Work request – From the first line to the last, output the data exactly as it stands, minus its pictures.

Records from a dataset:
______

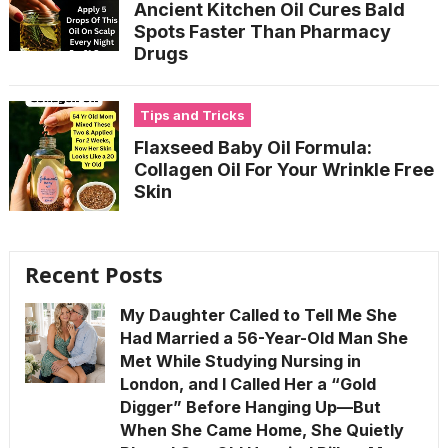
Ancient Kitchen Oil Cures Bald
Spots Faster Than Pharmacy
Drugs
Tips and Tricks
Flaxseed Baby Oil Formula:
Collagen Oil For Your Wrinkle Free
Skin
Recent Posts
My Daughter Called to Tell Me She
Had Married a 56-Year-Old Man She
Met While Studying Nursing in
London, and I Called Her a “Gold
Digger” Before Hanging Up—But
When She Came Home, She Quietly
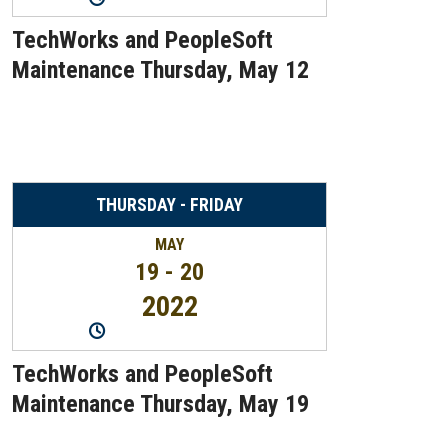
TechWorks and PeopleSoft
Maintenance Thursday, May 12
THURSDAY - FRIDAY
MAY
19 - 20
2022
10:30PM
-
12:30AM
TechWorks and PeopleSoft
Maintenance Thursday, May 19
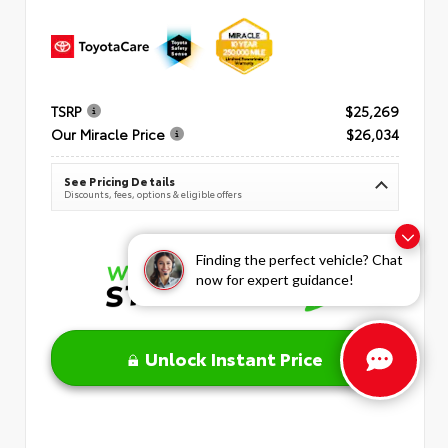
TSRP
$25,269
Our Miracle Price
$26,034
See Pricing Details
Discounts, fees, options & eligible offers
Finding the perfect vehicle? Chat
now for expert guidance!
Unlock Instant Price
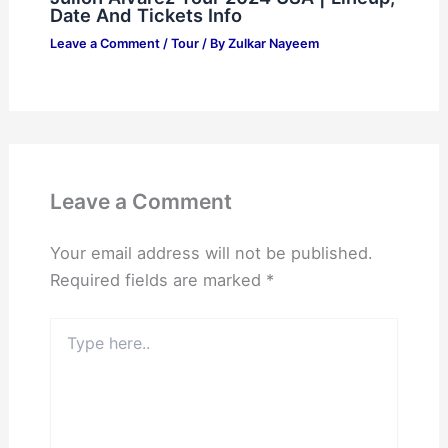
Date And Tickets Info
Leave a Comment
/
Tour
/ By
Zulkar Nayeem
Leave a Comment
Your email address will not be published.
Required fields are marked
*
Type
here..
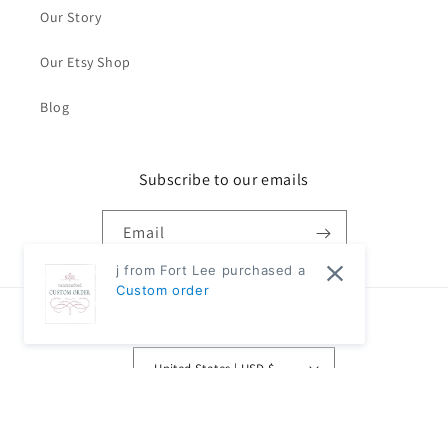
Our Story
Our Etsy Shop
Blog
Subscribe to our emails
Email
j from Fort Lee purchased a
Custom order
Country/region
United States | USD $
Payment
methods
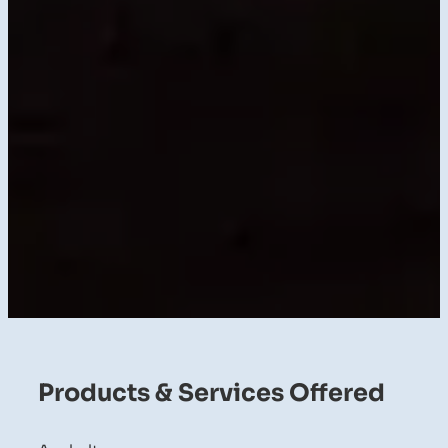
Products & Services Offered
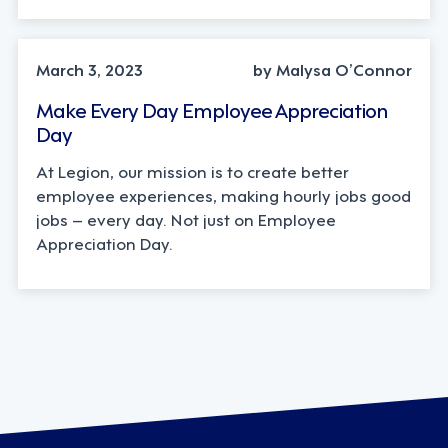
March 3, 2023
by Malysa O’Connor
Make Every Day Employee Appreciation
Day
At Legion, our mission is to create better
employee experiences, making hourly jobs good
jobs – every day. Not just on Employee
Appreciation Day.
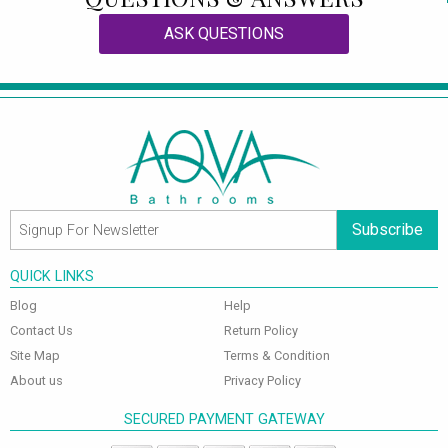
ASK QUESTIONS
Subscribe
QUICK LINKS
Blog
Help
Contact Us
Return Policy
Site Map
Terms & Condition
About us
Privacy Policy
SECURED PAYMENT GATEWAY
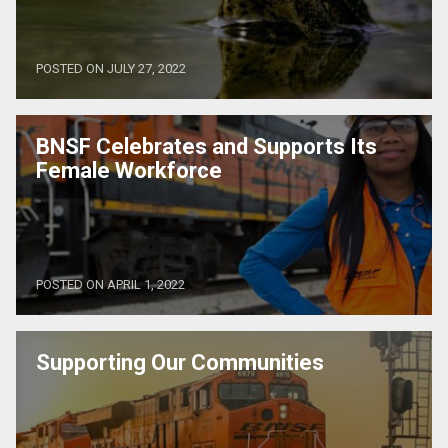
POSTED ON JULY 27, 2022
BNSF Celebrates and Supports Its
Female Workforce
POSTED ON APRIL 1, 2022
Supporting Our Communities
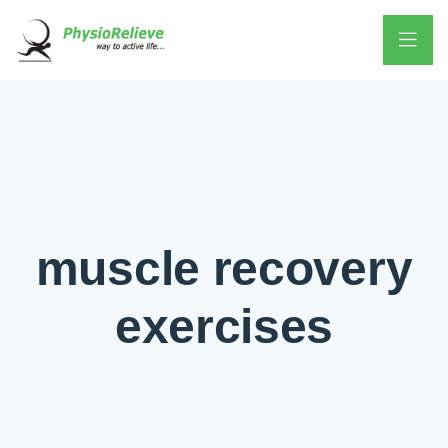
muscle recovery
exercises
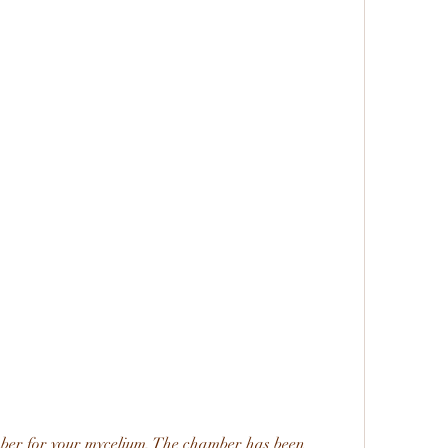
ber for your mycelium. The chamber has been 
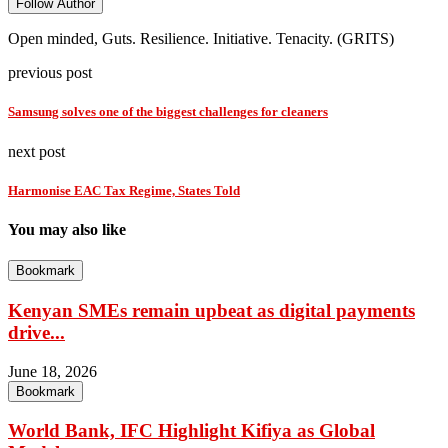
Follow Author
Open minded, Guts. Resilience. Initiative. Tenacity. (GRITS)
previous post
Samsung solves one of the biggest challenges for cleaners
next post
Harmonise EAC Tax Regime, States Told
You may also like
Bookmark
Kenyan SMEs remain upbeat as digital payments
drive...
June 18, 2026
Bookmark
World Bank, IFC Highlight Kifiya as Global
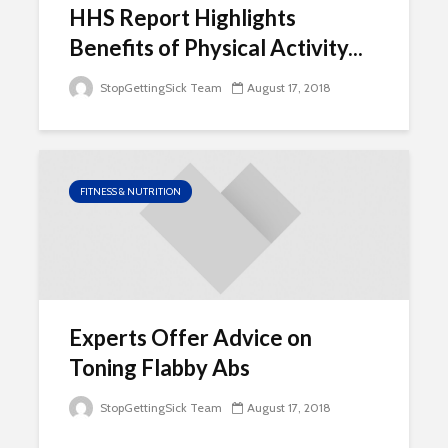
HHS Report Highlights
Benefits of Physical Activity...
StopGettingSick Team
August 17, 2018
FITNESS & NUTRITION
Experts Offer Advice on
Toning Flabby Abs
StopGettingSick Team
August 17, 2018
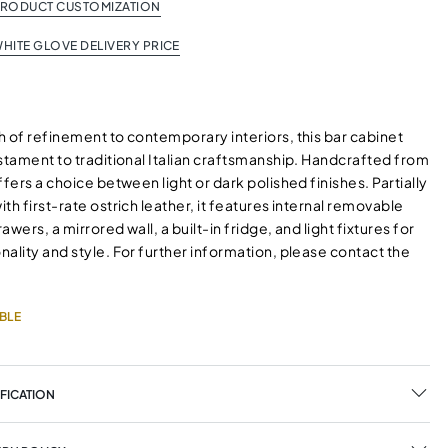
PRODUCT CUSTOMIZATION
HITE GLOVE DELIVERY PRICE
 of refinement to contemporary interiors, this bar cabinet
stament to traditional Italian craftsmanship. Handcrafted from
ffers a choice between light or dark polished finishes. Partially
th first-rate ostrich leather, it features internal removable
wers, a mirrored wall, a built-in fridge, and light fixtures for
ality and style. For further information, please contact the
BLE
FICATION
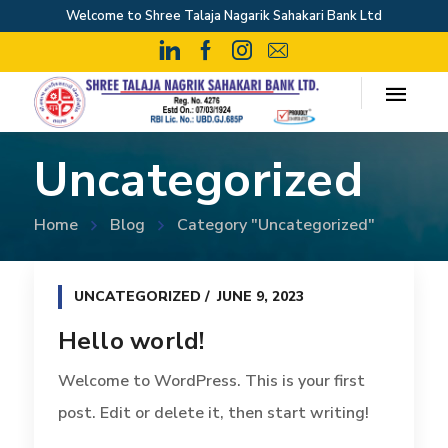
Welcome to Shree Talaja Nagarik Sahakari Bank Ltd
Uncategorized
Home
Blog
Category "Uncategorized"
UNCATEGORIZED
JUNE 9, 2023
Hello world!
Welcome to WordPress. This is your first
post. Edit or delete it, then start writing!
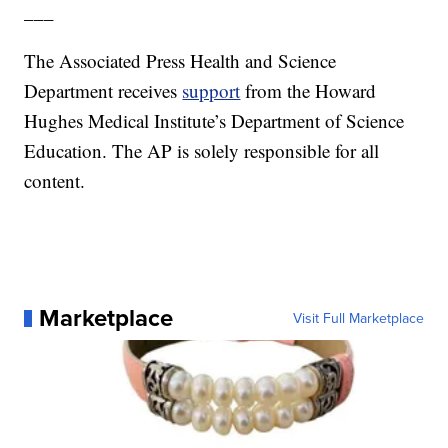
___
The Associated Press Health and Science
Department receives
support
from the Howard
Hughes Medical Institute’s Department of Science
Education. The AP is solely responsible for all
content.
Marketplace
Visit Full Marketplace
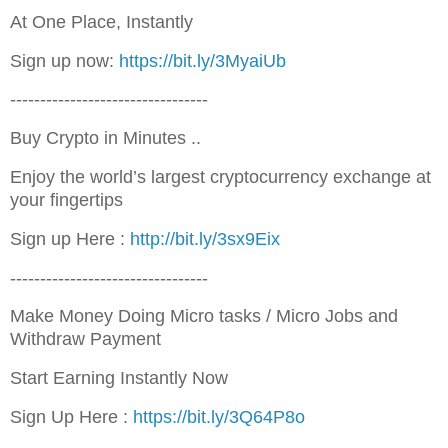
At One Place, Instantly
Sign up now:
https://bit.ly/3MyaiUb
---------------------------------
Buy Crypto in Minutes ..
Enjoy the world’s largest cryptocurrency exchange at
your fingertips
Sign up Here :
http://bit.ly/3sx9Eix
---------------------------------
Make Money Doing Micro tasks / Micro Jobs and
Withdraw Payment
Start Earning Instantly Now
Sign Up Here :
https://bit.ly/3Q64P8o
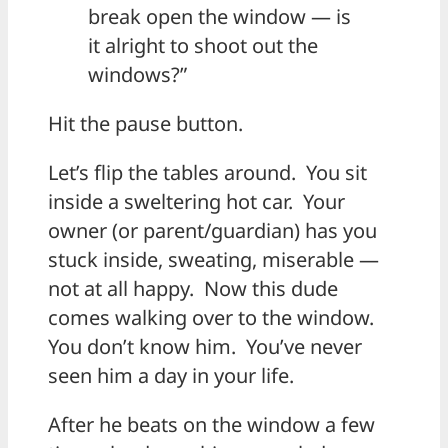
break open the window — is
it alright to shoot out the
windows?”
Hit the pause button.
Let’s flip the tables around. You sit
inside a sweltering hot car. Your
owner (or parent/guardian) has you
stuck inside, sweating, miserable —
not at all happy. Now this dude
comes walking over to the window.
You don’t know him. You’ve never
seen him a day in your life.
After he beats on the window a few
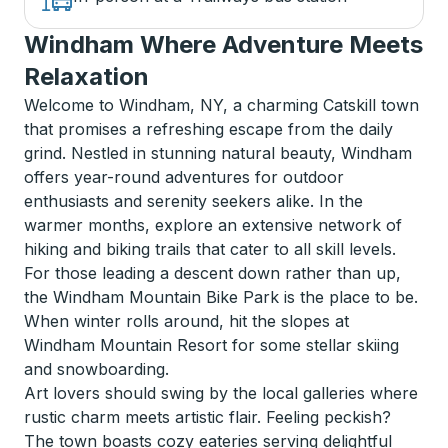
Windham Where Adventure Meets
Relaxation
Welcome to Windham, NY, a charming Catskill town
that promises a refreshing escape from the daily
grind. Nestled in stunning natural beauty, Windham
offers year-round adventures for outdoor
enthusiasts and serenity seekers alike. In the
warmer months, explore an extensive network of
hiking and biking trails that cater to all skill levels.
For those leading a descent down rather than up,
the Windham Mountain Bike Park is the place to be.
When winter rolls around, hit the slopes at
Windham Mountain Resort for some stellar skiing
and snowboarding.
Art lovers should swing by the local galleries where
rustic charm meets artistic flair. Feeling peckish?
The town boasts cozy eateries serving delightful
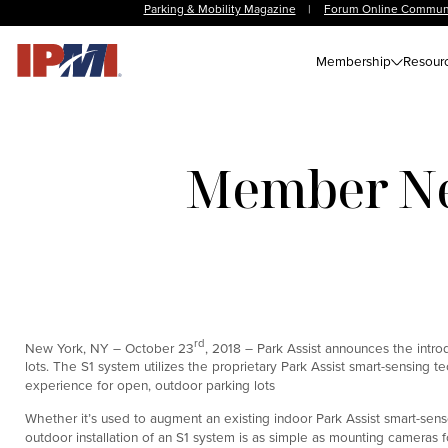
Parking & Mobility Magazine
|
Forum Online Commun
Membership
Resour
Member New
rd
New York, NY – October 23
, 2018 – Park Assist announces the intr
lots. The S1 system utilizes the proprietary Park Assist smart-sensing t
experience for open, outdoor parking lots
Whether it’s used to augment an existing indoor Park Assist smart-sens
outdoor installation of an S1 system is as simple as mounting cameras f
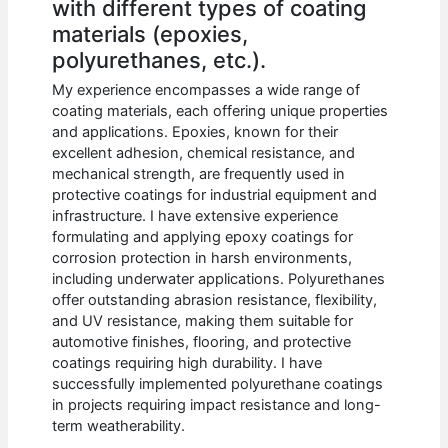
with different types of coating
materials (epoxies,
polyurethanes, etc.).
My experience encompasses a wide range of
coating materials, each offering unique properties
and applications. Epoxies, known for their
excellent adhesion, chemical resistance, and
mechanical strength, are frequently used in
protective coatings for industrial equipment and
infrastructure. I have extensive experience
formulating and applying epoxy coatings for
corrosion protection in harsh environments,
including underwater applications. Polyurethanes
offer outstanding abrasion resistance, flexibility,
and UV resistance, making them suitable for
automotive finishes, flooring, and protective
coatings requiring high durability. I have
successfully implemented polyurethane coatings
in projects requiring impact resistance and long-
term weatherability.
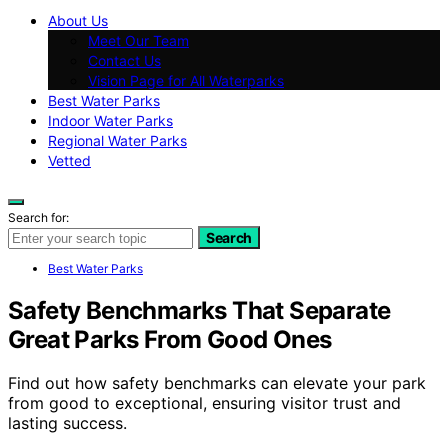
About Us
Meet Our Team
Contact Us
Vision Page for All Waterparks
Best Water Parks
Indoor Water Parks
Regional Water Parks
Vetted
Search for:
Search
Best Water Parks
Safety Benchmarks That Separate
Great Parks From Good Ones
Find out how safety benchmarks can elevate your park
from good to exceptional, ensuring visitor trust and
lasting success.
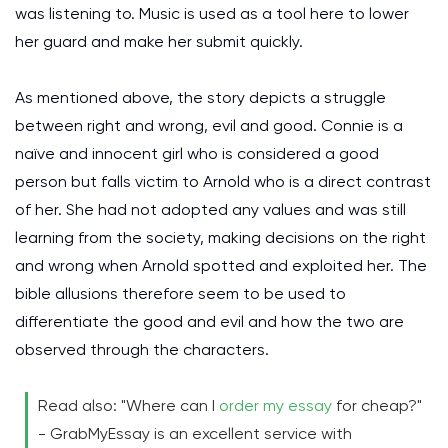
was listening to. Music is used as a tool here to lower
her guard and make her submit quickly.
As mentioned above, the story depicts a struggle
between right and wrong, evil and good. Connie is a
naïve and innocent girl who is considered a good
person but falls victim to Arnold who is a direct contrast
of her. She had not adopted any values and was still
learning from the society, making decisions on the right
and wrong when Arnold spotted and exploited her. The
bible allusions therefore seem to be used to
differentiate the good and evil and how the two are
observed through the characters.
Read also: "Where can I
order my essay
for cheap?"
- GrabMyEssay is an excellent service with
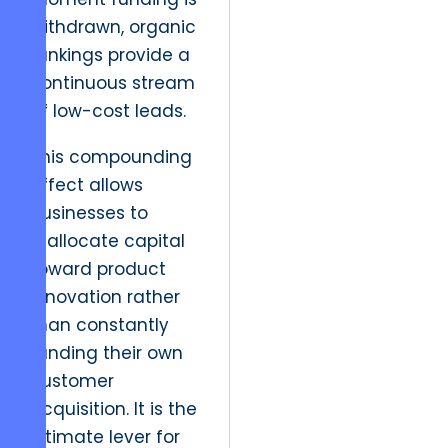
withdrawn, organic
rankings provide a
continuous stream
of low-cost leads.
This compounding
effect allows
businesses to
reallocate capital
toward product
innovation rather
than constantly
funding their own
customer
acquisition. It is the
ultimate lever for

______

Task result –
Ancient Kitchen Oil Cures Bald
Spots Faster Than Pharmacy
Drugs
Tips and Tricks
Flaxseed Baby Oil Formula:
Collagen Oil For Your Wrinkle Free
Skin
Recent Posts
My Daughter Called to Tell Me She
Had Married a 56-Year-Old Man She
Met While Studying Nursing in
London, and I Called Her a “Gold
Digger” Before Hanging Up—But
When She Came Home, She Quietly
TechWorks and PeopleSoft
Maintenance Thursday, May 12
THURSDAY - FRIDAY
MAY
19 - 20
2022
10:30PM
-
12:30AM
TechWorks and PeopleSoft
Maintenance Thursday, May 19
TSRP
$25,269
Our Miracle Price
$26,034
See Pricing Details
Discounts, fees, options & eligible offers
Finding the perfect vehicle? Chat
now for expert guidance!
Unlock Instant Price
Date And Tickets Info
Leave a Comment
/
Tour
/ By
Zulkar Nayeem
Leave a Comment
Your email address will not be published.
Required fields are marked
*
Type
here..
Our Story
Our Etsy Shop
Blog
Subscribe to our emails
Email
j from Fort Lee purchased a
Custom order
Country/region
United States | USD $
Payment
methods
Products & Services Offered
March 3, 2023
by Malysa O’Connor
Make Every Day Employee Appreciation
Day
At Legion, our mission is to create better
employee experiences, making hourly jobs good
jobs – every day. Not just on Employee
Appreciation Day.
ASK QUESTIONS
Subscribe
QUICK LINKS
Blog
Help
Contact Us
Return Policy
Site Map
Terms & Condition
About us
Privacy Policy
SECURED PAYMENT GATEWAY
POSTED ON JULY 27, 2022
BNSF Celebrates and Supports Its
Female Workforce
POSTED ON APRIL 1, 2022
Supporting Our Communities
muscle recovery
exercises
ber for your mycelium. The chamber has been 
Follow Author
Open minded, Guts. Resilience. Initiative. Tenacity. (GRITS)
previous post
Samsung solves one of the biggest challenges for cleaners
next post
Harmonise EAC Tax Regime, States Told
You may also like
Bookmark
Kenyan SMEs remain upbeat as digital payments
drive...
June 18, 2026
Bookmark
World Bank, IFC Highlight Kifiya as Global
HHS Report Highlights
Benefits of Physical Activity...
StopGettingSick Team
August 17, 2018
FITNESS & NUTRITION
Experts Offer Advice on
Toning Flabby Abs
StopGettingSick Team
August 17, 2018
PRODUCT CUSTOMIZATION
HITE GLOVE DELIVERY PRICE
 of refinement to contemporary interiors, this bar cabinet
stament to traditional Italian craftsmanship. Handcrafted from
ffers a choice between light or dark polished finishes. Partially
th first-rate ostrich leather, it features internal removable
wers, a mirrored wall, a built-in fridge, and light fixtures for
ality and style. For further information, please contact the
BLE
FICATION
Welcome to Shree Talaja Nagarik Sahakari Bank Ltd
Uncategorized
Home
Blog
Category "Uncategorized"
UNCATEGORIZED
JUNE 9, 2023
Hello world!
Welcome to WordPress. This is your first
post. Edit or delete it, then start writing!
___
The Associated Press Health and Science
Department receives
support
from the Howard
Hughes Medical Institute’s Department of Science
Education. The AP is solely responsible for all
content.
Marketplace
Visit Full Marketplace
At One Place, Instantly
Sign up now:
https://bit.ly/3MyaiUb
---------------------------------
Buy Crypto in Minutes ..
Enjoy the world’s largest cryptocurrency exchange at
your fingertips
Sign up Here :
http://bit.ly/3sx9Eix
---------------------------------
Make Money Doing Micro tasks / Micro Jobs and
Withdraw Payment
Start Earning Instantly Now
Sign Up Here :
https://bit.ly/3Q64P8o
break open the window — is
it alright to shoot out the
windows?”
Hit the pause button.
Let’s flip the tables around. You sit
inside a sweltering hot car. Your
owner (or parent/guardian) has you
stuck inside, sweating, miserable —
not at all happy. Now this dude
comes walking over to the window.
You don’t know him. You’ve never
seen him a day in your life.
After he beats on the window a few
Windham Where Adventure Meets
Relaxation
Welcome to Windham, NY, a charming Catskill town
that promises a refreshing escape from the daily
grind. Nestled in stunning natural beauty, Windham
offers year-round adventures for outdoor
enthusiasts and serenity seekers alike. In the
warmer months, explore an extensive network of
hiking and biking trails that cater to all skill levels.
For those leading a descent down rather than up,
the Windham Mountain Bike Park is the place to be.
When winter rolls around, hit the slopes at
Windham Mountain Resort for some stellar skiing
and snowboarding.
Art lovers should swing by the local galleries where
rustic charm meets artistic flair. Feeling peckish?
The town boasts cozy eateries serving delightful
Parking & Mobility Magazine
|
Forum Online Commun
Membership
Resour
Member New
rd
New York, NY – October 23
, 2018 – Park Assist announces the intr
lots. The S1 system utilizes the proprietary Park Assist smart-sensing t
experience for open, outdoor parking lots
Whether it’s used to augment an existing indoor Park Assist smart-sens
outdoor installation of an S1 system is as simple as mounting cameras f
with different types of coating
materials (epoxies,
polyurethanes, etc.).
My experience encompasses a wide range of
coating materials, each offering unique properties
and applications. Epoxies, known for their
excellent adhesion, chemical resistance, and
mechanical strength, are frequently used in
protective coatings for industrial equipment and
infrastructure. I have extensive experience
formulating and applying epoxy coatings for
corrosion protection in harsh environments,
including underwater applications. Polyurethanes
offer outstanding abrasion resistance, flexibility,
and UV resistance, making them suitable for
automotive finishes, flooring, and protective
coatings requiring high durability. I have
successfully implemented polyurethane coatings
in projects requiring impact resistance and long-
term weatherability.
About Us
Meet Our Team
Contact Us
Vision Page for All Waterparks
Best Water Parks
Indoor Water Parks
Regional Water Parks
Vetted
Search for:
Search
Best Water Parks
Safety Benchmarks That Separate
Great Parks From Good Ones
Find out how safety benchmarks can elevate your park
from good to exceptional, ensuring visitor trust and
lasting success.
was listening to. Music is used as a tool here to lower
her guard and make her submit quickly.
As mentioned above, the story depicts a struggle
between right and wrong, evil and good. Connie is a
naïve and innocent girl who is considered a good
person but falls victim to Arnold who is a direct contrast
of her. She had not adopted any values and was still
learning from the society, making decisions on the right
and wrong when Arnold spotted and exploited her. The
bible allusions therefore seem to be used to
differentiate the good and evil and how the two are
observed through the characters.
Read also: "Where can I
order my essay
for cheap?"
- GrabMyEssay is an excellent service with
withdrawn, organic
rankings provide a
continuous stream
of low-cost leads.
This compounding
effect allows
businesses to
reallocate capital
toward product
innovation rather
than constantly
funding their own
customer
acquisition. It is the
ultimate lever for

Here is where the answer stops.